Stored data
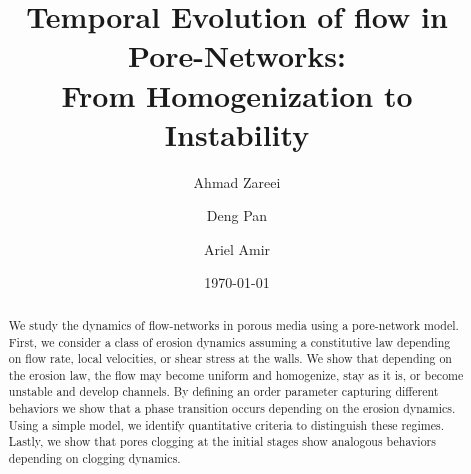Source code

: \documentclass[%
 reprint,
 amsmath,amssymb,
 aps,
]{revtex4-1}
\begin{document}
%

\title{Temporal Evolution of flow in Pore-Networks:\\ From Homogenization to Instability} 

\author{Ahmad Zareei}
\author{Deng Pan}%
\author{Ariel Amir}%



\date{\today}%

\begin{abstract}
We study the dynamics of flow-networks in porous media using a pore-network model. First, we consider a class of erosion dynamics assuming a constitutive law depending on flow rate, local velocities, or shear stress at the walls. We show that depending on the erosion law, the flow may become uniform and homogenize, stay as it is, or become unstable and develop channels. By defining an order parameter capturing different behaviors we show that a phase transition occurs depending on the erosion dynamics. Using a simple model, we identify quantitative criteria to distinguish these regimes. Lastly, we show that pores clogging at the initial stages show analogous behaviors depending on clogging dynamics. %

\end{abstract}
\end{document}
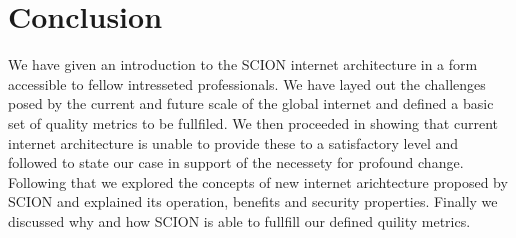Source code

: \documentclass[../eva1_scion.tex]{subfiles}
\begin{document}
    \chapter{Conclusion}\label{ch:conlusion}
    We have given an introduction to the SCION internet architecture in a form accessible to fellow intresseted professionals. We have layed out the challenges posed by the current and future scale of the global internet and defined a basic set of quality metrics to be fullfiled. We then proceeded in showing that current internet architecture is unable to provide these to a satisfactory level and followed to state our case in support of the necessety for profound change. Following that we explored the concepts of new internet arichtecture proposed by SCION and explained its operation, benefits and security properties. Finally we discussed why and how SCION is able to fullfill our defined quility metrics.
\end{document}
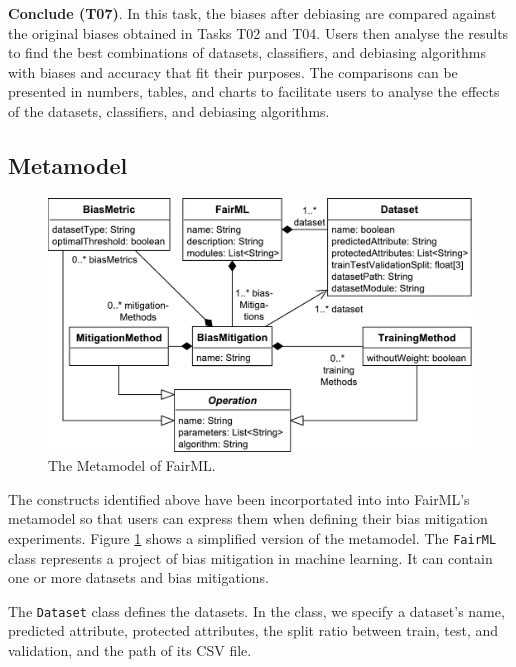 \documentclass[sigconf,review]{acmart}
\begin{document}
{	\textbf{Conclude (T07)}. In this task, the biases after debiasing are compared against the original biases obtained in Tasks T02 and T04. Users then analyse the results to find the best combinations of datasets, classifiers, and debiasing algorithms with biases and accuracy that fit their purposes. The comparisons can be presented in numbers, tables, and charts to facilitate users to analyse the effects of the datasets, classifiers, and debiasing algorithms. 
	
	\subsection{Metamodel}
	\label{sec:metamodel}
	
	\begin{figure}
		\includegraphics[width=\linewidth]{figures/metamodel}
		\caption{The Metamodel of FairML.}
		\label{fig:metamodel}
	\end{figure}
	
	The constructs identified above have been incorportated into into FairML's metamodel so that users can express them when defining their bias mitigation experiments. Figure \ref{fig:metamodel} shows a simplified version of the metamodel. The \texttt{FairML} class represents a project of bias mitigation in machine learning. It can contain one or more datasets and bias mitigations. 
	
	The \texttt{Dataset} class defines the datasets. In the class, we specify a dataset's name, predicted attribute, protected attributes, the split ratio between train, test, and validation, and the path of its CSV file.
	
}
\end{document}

### [Work to complete]
Task for the records above: copy every line in which the word "label" occurs.

### [Answer below]
    \chapter{Conclusion}\label{ch:conlusion}
	\label{sec:metamodel}
		\label{fig:metamodel}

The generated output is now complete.